The frequency of these images is an inevitable consequence of living in 2010. With each new leap in technology, the media and all its distorted perceptions come at us even stronger. We can’t possibly expect kids to bury their heads in the sand and escape all reality. What we can do is open their eyes. We can help them realize that being "black" does not mean having to replicate some cardboard cut-out from 106 & Park.

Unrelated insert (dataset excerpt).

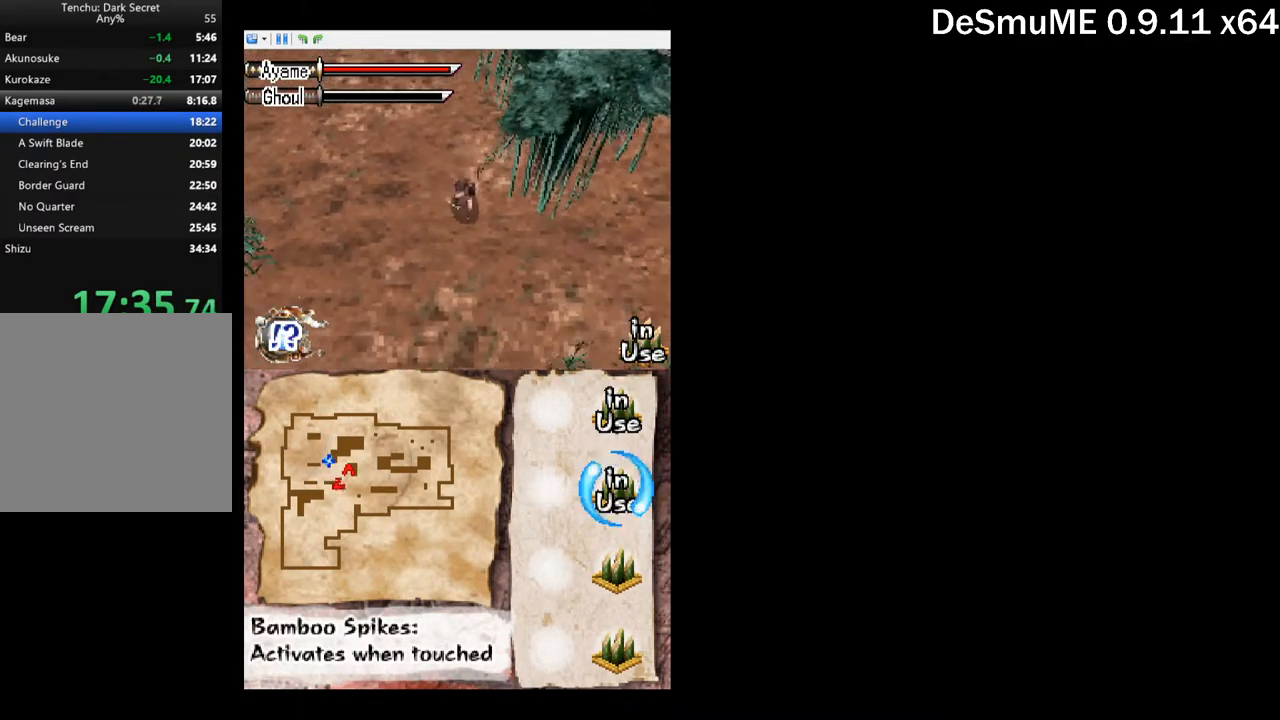
{"buttons": ["DPAD_DOWN", "DPAD_RIGHT"], "button_events": []}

This is where Black History Month comes in. For February, at least, impressionable young minds are given a perspective on the world that undercuts the nonsense. By having time specifically dedicated to black history and achievements, this is made obligatory and necessary. Yes, it may sometimes reek of worn-out symbolism; but in the era of COPS and T-Pain, unfortunately we have to resort to legislation to provide positive role models for black youth.
One February celebration always comes to my mind: Black History Month. Along with the other sub-categories like Jewish History and Asian History, African History is displaced from “regular history” (whatever ethnic group’s that may be). It’s taken out of its box for one special time of year.
Contra: Aschille Clarke-Mendes
Thankfully, I received the complete schooling on real, uncensored Americas’ History as a student in the Caribbean. Presumably, most curricula outside of North America provide non-Eurocentric dialogue on its roots and origins. Living in Canada and talking to its residents, however, I don’t get the same impact that African Heritage brought over. In fact, most people admit to only hearing short narrations of the gruelling 400-year African enslavement in high school after lengthy discussions on Norwegian Vikings finding Canada or Columbus “discovering” the West.
With all due respect to historian Carter G. Wood and his well-intentioned idea, one must really put the relevance of Black Freedom Month into question. How do we celebrate it? I can’t recall hearing about a mainstream remembrance this year, save for a handful of visual arts presentations and lunches. I remember being treated to “Black History month specials,” all week at residence last year. For the most part, “specials” meant barbecued chicken and rice or some variation of pork. Announcements flash on the TV screen presenting a timeline that stretched from Abraham Lincoln to Barack Obama, advertising a Black History program that presents the pragmatic histories of Martin Luther King, Malcolm X, Muhammad Ali, and Frederick Douglas’ narrative. We receive the same trivial information each year, additional anecdotes that give reasons for some chest-beating. Black men invented peanut butter and the traffic light, for example.
But why isn't more attention given to other aspects of Black History, besides tracking the progress of the African diaspora? It’s lesser known that Africans sailed to the Americas before the Europeans settled there. We also don't tend to hear the controversial debate over whether Lincoln freed the slaves at all. The remembrance is relegated to the shortest month of the year, picked off the shelf like Christmas lights, only to go back up when the month is done. Where is the integration into normal history? Why separate it from mainstream history as if they run parallel? I think this implies that enslaved Africans were only in the Americas for one month out of the year.